21 aug 2001 :: 08:31pm

i'm not sure i understand yet the ethics of being a young high school teacher. in fact, i'll admit i had
a lot of problems with it last year as a first year teacher. it was hard, and still is, not to see my students
as my peers. i am 23. a lot of my seniors are 18. while there is a huge amount of growning up that goes on
after graduating from high school. i found myself the teacher of kids i could, in other scenarios, hang out with
on the weekends.

the distinct advantages of this situation are obvious. i think i can relate a lot better to
my students than some of my older colleagues. most of them feel very comfortable with me, and are honest and open
with me. they think young = cool. so they look up to me, and for the most part, do what i ask. i can take the things
we're doing in class and relate them to things going on in their -our- world. i talk like them, and i dress like them.
(or is it that they do both things like me?)
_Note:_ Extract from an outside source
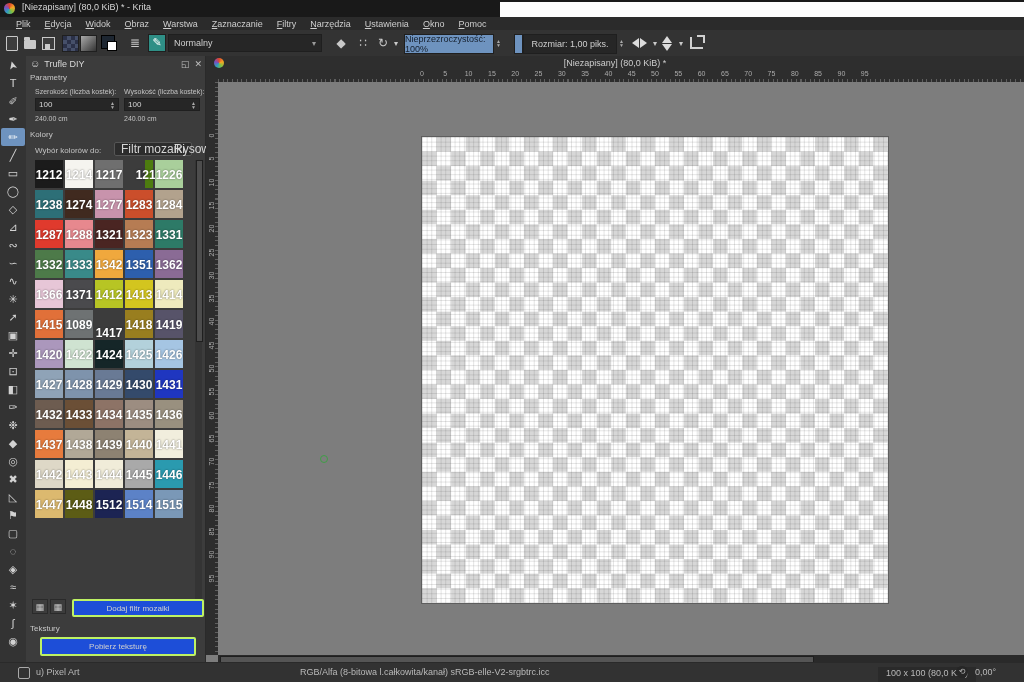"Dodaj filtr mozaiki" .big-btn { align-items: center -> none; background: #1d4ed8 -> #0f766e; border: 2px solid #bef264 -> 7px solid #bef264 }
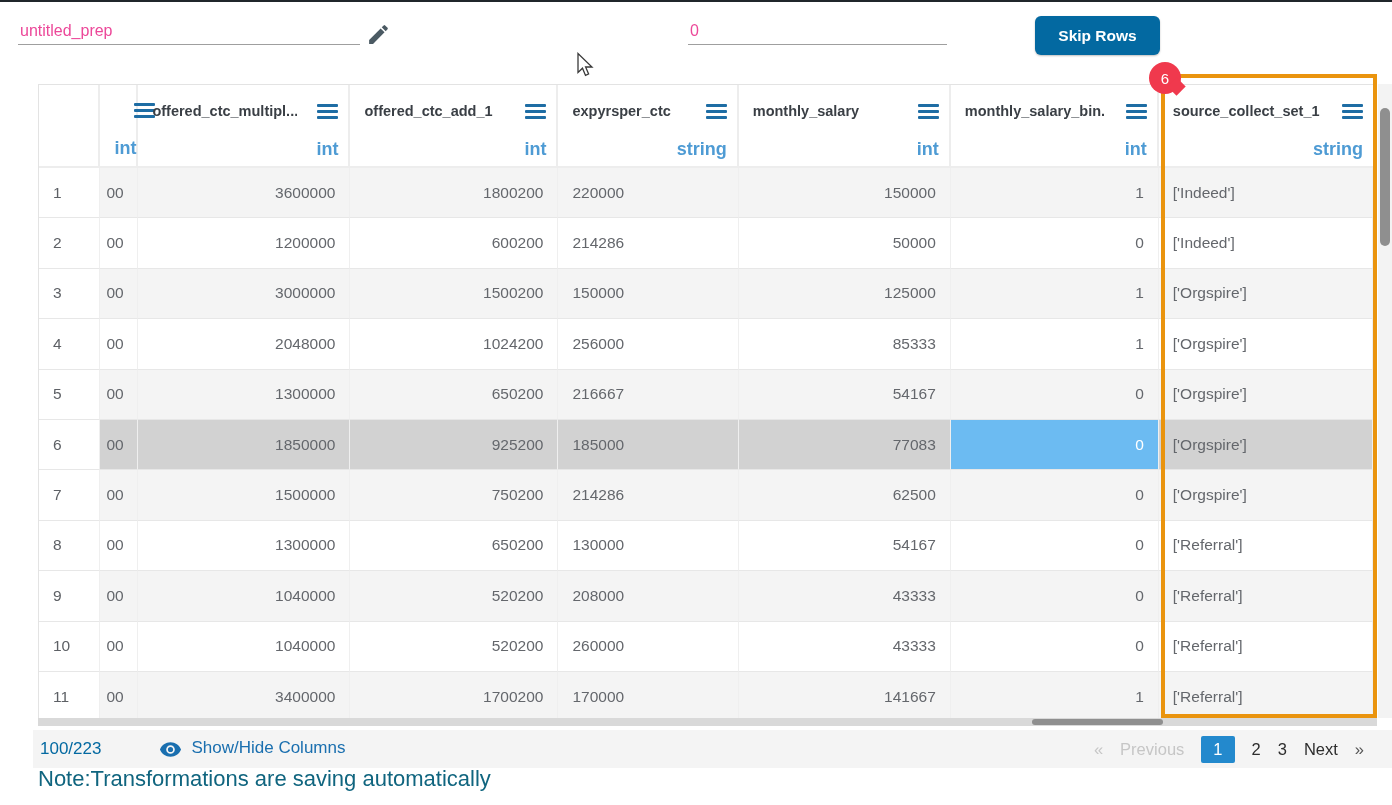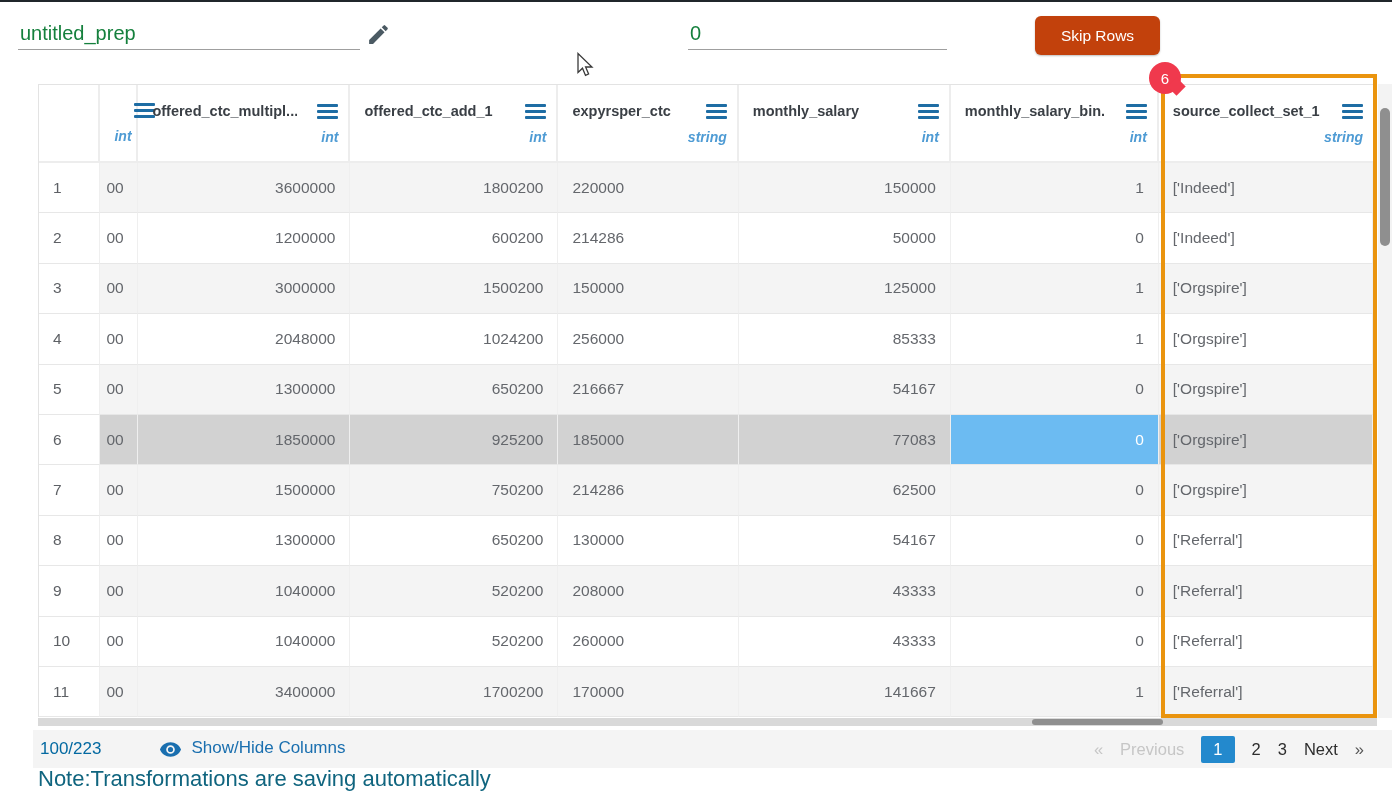"untitled_prep" .underline-input { color: #15803d -> #ec4899; font-size: 20px -> 16px }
there are also disadvantages. sometimes i feel like i need to struggle
a bit more than other teachers to have some students take me seriously. some kids probably think i have no idea what i
am doing, and others, i know, think i am *trying* to act like a kid. i have difficulty drawing some lines. i believe in a very
balanced teacher-student relationship; my kids teach me just as much as i teach them. i don't like the ideals of a hierarchy
or subservience in the classroom. but then, how do i break it down to a kid who is addressing me disrespectfully as a
teacher? *can* i do that? how do i balance the desire to maintain a sense of equality with my students while at the
same time acting in the position of an adult eduator??

i'm having an especially hard time at the moment trying
to figure out what's right in terms of the kids i had who graduated in june. i'm still in touch with many of them through
email, IM, etc. it really makes me happy that they bother to still keep in touch - i don't know many people who have ever
bothered to communicate regularly with a teacher after graduating. but i have a student who wants to have me take them
to the humane society to adopt a dog, one who said he'd be in the fan and wanted to stop by and say hi, one who i begging
to bum a ride with me next time i visit new york. what do i do?

truth be known, i really have no problems, as just
petunia, with any of those scenarios. i love the idea of seeing 'my kids', of catching up, of hanging out. but are these activities
'appropriate'? i'm scared because i have realized that i'm really not a good judge of that. i mean, i can definitely tell when
something is a horrible idea - more than once i have had students make subtle and not-so-veiled remarks about getting high with me
or going out drinking, and i have enough brains to just say no… but other things are not that black and white, and by no means
do i want to put myself in any kind of jeopardy. it's a difficult process sometimes to figure out for yourself all the things that
they can't teach you in college… but is there even a right answer to begin with?